# State Police raid Moose Lodge, popular bar



## USMCTrooper (Oct 23, 2003)

*State Police Seize Illegal Slot Machines
*WESTERN MASS(abc40)--We have an update on a story you first saw on abc40. Massachusetts State Police Sergeant Michael Imelio tells abc40 that 93 hundred dollars in cash was recovered from illegal slot machines seized yesterday in Chicopee, Holyoke, and Springfield. A total of thirty eight machines were seized from 17 places, including the Moose Club in Chicopee and the Ale House in Springfield. The machines were seized as a crackdown on organized crime controlled gaming in bars, restaurants and stores. The evidence collected from the machines will be turned over to District Attorney William Bennett. So far Bennett has not confirmed whether any charges will be pressed. Similar seizures back in 2001 resulted in several establishments having their liquor licenses suspended and losing their licenses to sell Massachusetts State Lottery tickets.


----------



## Blueflu1 (Jan 22, 2006)

ABC40? that a western mass station?

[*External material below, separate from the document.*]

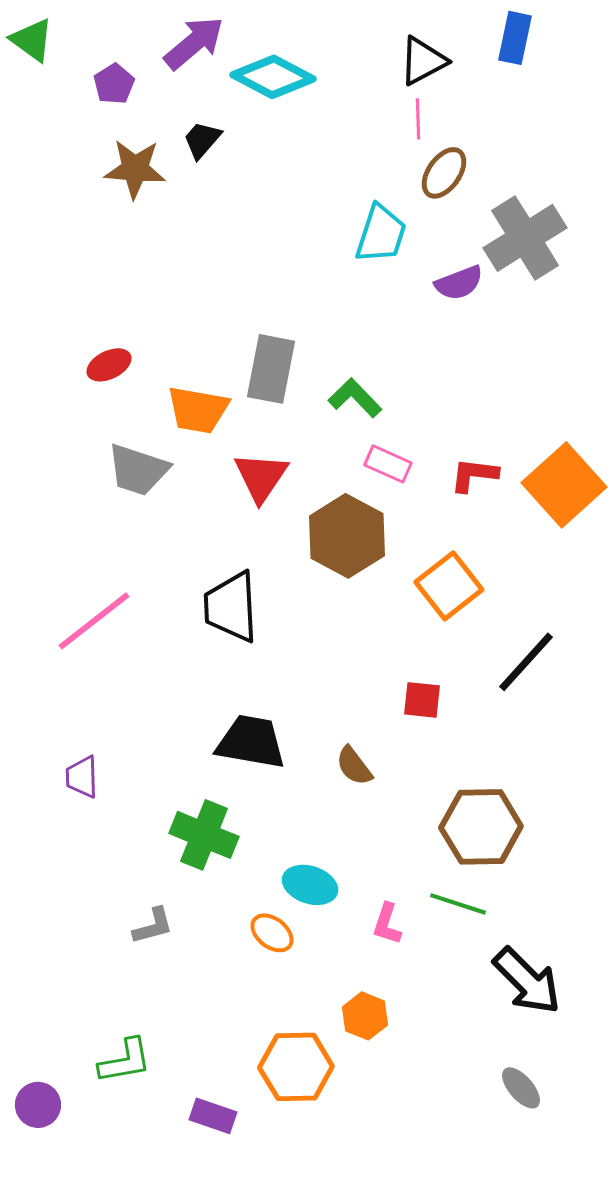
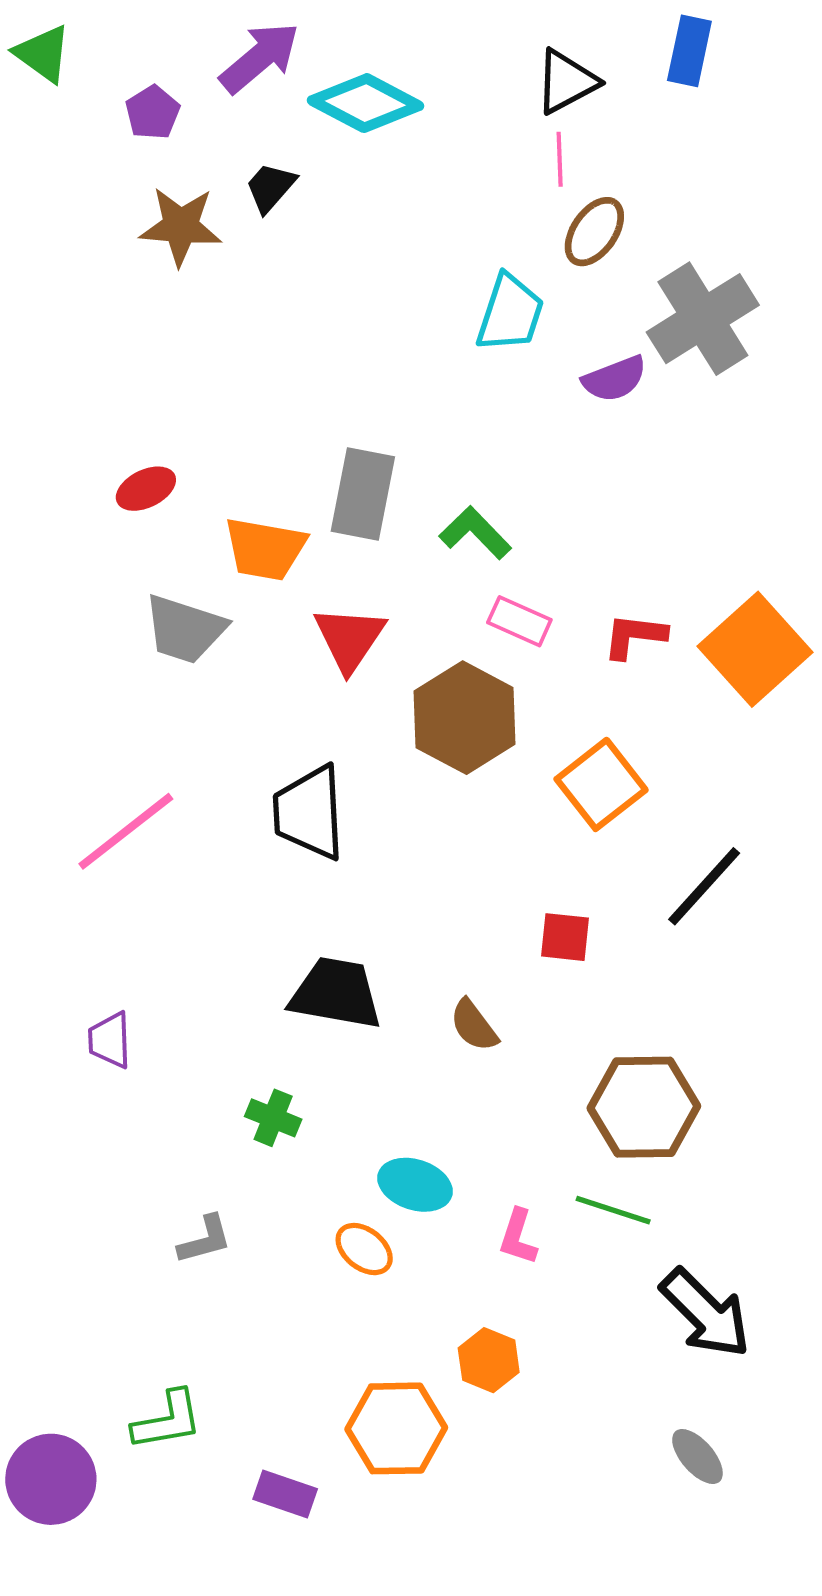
green cross: (204, 835) -> (273, 1118), size x0.6
purple circle: (38, 1105) -> (51, 1479), size x1.5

Never heard of it.


----------



## Tango (Nov 28, 2004)

Blueflu1 said:


> ABC40? that a western mass station? Never heard of it.


Yes, out of Springfield.


----------



## Tango (Nov 28, 2004)

USMCTrooper said:


> *the Ale House in Springfield.*
> 
> Still a big Spfld PD watering hole?


----------



## SGT_GRUNT_USMC (May 31, 2004)

come on...what's wrong with slot machines?:???:


----------



## Pvt. Cowboy (Jan 26, 2005)

SGT_GRUNT_USMC said:


> come on...what's wrong with slot machines?:???:


Yeah!! I love LOOSE SLOTS!!


----------



## SOT (Jul 30, 2004)

They are still missing a ton of them out further west in the berkshires.


----------



## SGT_GRUNT_USMC (May 31, 2004)

SOT_II said:


> They are still missing a ton of them out further west in the berkshires.

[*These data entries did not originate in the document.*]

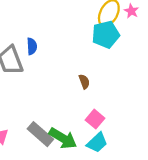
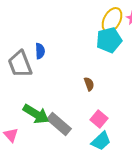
gray rectangle: (40, 134) -> (59, 124), moved
green arrow: (63, 138) -> (36, 114), moved

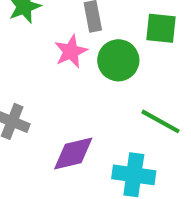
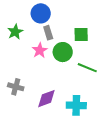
green line: (160, 121) -> (87, 68), moved

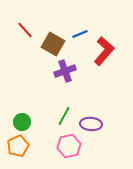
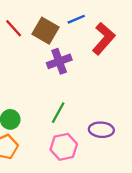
red line: (25, 30) -> (14, 28), moved
purple ellipse: (91, 124) -> (101, 130), moved

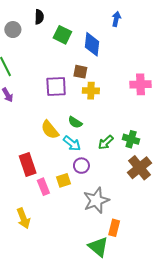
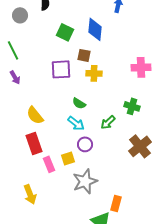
green square: (62, 35) -> (65, 32), moved
yellow semicircle: (50, 130) -> (35, 115), moved
green cross: (131, 139) -> (132, 106), moved
gray star: (96, 200) -> (85, 181), moved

we're not missing any here in Vegas.....we've got millions...in casinos,bars,grocery stores,Walmart,7 Eleven...Viva Las Vegas!


----------



## no$.10 (Oct 18, 2005)

I have been wondering recently...

If it is legal to gamble online now (which apparently it is) then isn't all this "slot machine/casino" business a tired old argument?


----------



## Mikey682 (May 2, 2002)

The whole "used to help fund organized crime" thing still kinda rubs people the wrong way...


no$.10 said:


> I have been wondering recently...
> 
> If it is legal to gamble online now (which apparently it is) then isn't all this "slot machine/casino" business a tired old argument?


----------